"Allergan is committed to finding breakthrough therapies in areas where there are limited treatment options," David Nicholson, the company's executive vice president of global brands research and development, said. "Autism spectrum disorders and OCD are areas of medicine where there continues to be a substantial amount of unmet need in identifying and developing treatments for the underlying mechanisms of disease."
Allergan, which also operates a facility in Irvine, California, will bring to its collaboration with Rugen its "Open Science" model. Rugen receives its funding through the F-Prime Biomedical Research Initiative (FBRI). Together, they will develop novel, small-molecule drug candidates.
The first steps in the joint research will be the development of early-stage compounds. Once therapies are developed, Rugen will receive development stage initiation and success-based milestone payments. Allergan will have the exclusive option to acquire all rights.

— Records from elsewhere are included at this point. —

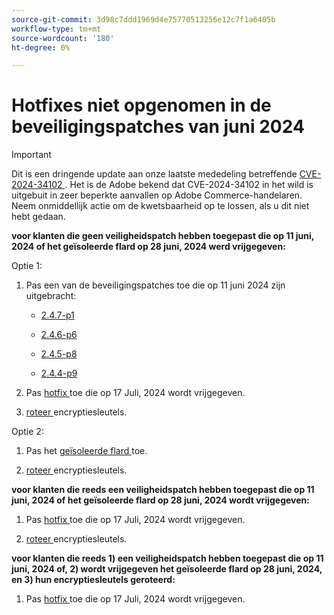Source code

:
 ```yaml
---
source-git-commit: 3d98c7ddd1969d4e75770513256e12c7f1a6405b
workflow-type: tm+mt
source-wordcount: '180'
ht-degree: 0%

---
```

# Hotfixes niet opgenomen in de beveiligingspatches van juni 2024

>[!IMPORTANT]
>
>Dit is een dringende update aan onze laatste mededeling betreffende [ CVE-2024-34102 ](https://nvd.nist.gov/vuln/detail/CVE-2024-34102). Het is de Adobe bekend dat CVE-2024-34102 in het wild is uitgebuit in zeer beperkte aanvallen op Adobe Commerce-handelaren. Neem onmiddellijk actie om de kwetsbaarheid op te lossen, als u dit niet hebt gedaan.

**voor klanten die geen veiligheidspatch hebben toegepast die op 11 juni, 2024 of het geïsoleerde flard op 28 juni, 2024 werd vrijgegeven:**

Optie 1:

1. Pas een van de beveiligingspatches toe die op 11 juni 2024 zijn uitgebracht:

   * [ 2.4.7-p1 ](https://experienceleague.adobe.com/en/docs/commerce-operations/release/notes/security-patches/2-4-7-patches#adobe-commerce-247-p1)

   * [ 2.4.6-p6 ](https://experienceleague.adobe.com/en/docs/commerce-operations/release/notes/security-patches/2-4-6-patches#adobe-commerce-246-p6)

   * [ 2.4.5-p8 ](https://experienceleague.adobe.com/en/docs/commerce-operations/release/notes/security-patches/2-4-5-patches#adobe-commerce-245-p8)

   * [ 2.4.4-p9 ](https://experienceleague.adobe.com/en/docs/commerce-operations/release/notes/security-patches/2-4-4-patches#adobe-commerce-244-p9)

1. Pas [ hotfix ](https://experienceleague.adobe.com/en/docs/commerce-knowledge-base/kb/troubleshooting/known-issues-patches-attached/security-update-available-for-adobe-commerce-apsb24-40-revised-to-include-isolated-patch-for-cve-2024-34102) toe die op 17 Juli, 2024 wordt vrijgegeven.

1. [ roteer ](https://experienceleague.adobe.com/en/docs/commerce-admin/systems/security/encryption-key) encryptiesleutels.

Optie 2:

1. Pas het [ geïsoleerde flard ](https://experienceleague.adobe.com/en/docs/commerce-knowledge-base/kb/troubleshooting/known-issues-patches-attached/security-update-available-for-adobe-commerce-apsb24-40-revised-to-include-isolated-patch-for-cve-2024-34102) toe.

1. [ roteer ](https://experienceleague.adobe.com/en/docs/commerce-admin/systems/security/encryption-key) encryptiesleutels.

**voor klanten die reeds een veiligheidspatch hebben toegepast die op 11 juni, 2024 of het geïsoleerde flard op 28 juni, 2024 wordt vrijgegeven:**

1. Pas [ hotfix ](https://experienceleague.adobe.com/en/docs/commerce-knowledge-base/kb/troubleshooting/known-issues-patches-attached/security-update-available-for-adobe-commerce-apsb24-40-revised-to-include-isolated-patch-for-cve-2024-34102) toe die op 17 Juli, 2024 wordt vrijgegeven.

1. [ roteer ](https://experienceleague.adobe.com/en/docs/commerce-admin/systems/security/encryption-key) encryptiesleutels.

**voor klanten die reeds 1) een veiligheidspatch hebben toegepast die op 11 juni, 2024 of, 2) wordt vrijgegeven het geïsoleerde flard op 28 juni, 2024, en 3) hun encryptiesleutels geroteerd:**
 
1. Pas [ hotfix ](https://experienceleague.adobe.com/en/docs/commerce-knowledge-base/kb/troubleshooting/known-issues-patches-attached/security-update-available-for-adobe-commerce-apsb24-40-revised-to-include-isolated-patch-for-cve-2024-34102) toe die op 17 Juli, 2024 wordt vrijgegeven.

"Rugen was founded on the belief that recent advances in our fundamental understanding of psychiatric illnesses, led by genetic discoveries, will allow us to develop breakthrough therapeutics for devastating illnesses," Stacie Weninger, FBRI's executive director, said. "We are thrilled that Allergan, a global leader in the development and commercialization of treatments for CNS diseases, recognizes our scientific capabilities in neuroscience and the promise of the series of new molecules we discovered and developed at Rugen."
Allergan is a global, technology-driven health care company that pursues a variety of therapeutic advances.